SOURCE TEXT.
During her career with the Georgia Bureau of Investigation, which spanned nearly three and a half decades, Betty Anderson went through a number of manual and electric typewriters before computers came along.
"I'd say that's a very true statement," said Ms. Anderson, who retired from the GBI Region 7 Office in Thomson back in 2006. After taking off a few months following retirement, she returned to the office where she had been working as a part-time state employee until recently.
Ms. Anderson admitted she wishes she had been able to continue working there on a part-time basis.
"I wished it had worked out so that I could have still worked part-time," said Ms. Anderson. "It was just one of those unfortunate things."
Her part-time job status played out due to recent budget cuts made by Georgia Gov. Sonny Perdue.
Prior to her original retirement date, Ms. Anderson worked as an investigative assistant. When she returned as a part-time employee, she performed clerical services tasks.

TRY IT. Write out, word for word, the part of the Betty Anderson article between "Ms. Anderson admitted" and "clerical services tasks.", inclusive.

SOURCE DATA.
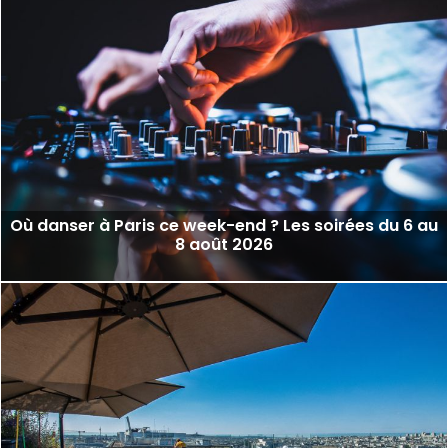
Où danser à Paris ce week-end ? Les soirées du 6 au
8 août 2026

ANSWER FOR THE TASK.
Ms. Anderson admitted she wishes she had been able to continue working there on a part-time basis.
"I wished it had worked out so that I could have still worked part-time," said Ms. Anderson. "It was just one of those unfortunate things."
Her part-time job status played out due to recent budget cuts made by Georgia Gov. Sonny Perdue.
Prior to her original retirement date, Ms. Anderson worked as an investigative assistant. When she returned as a part-time employee, she performed clerical services tasks.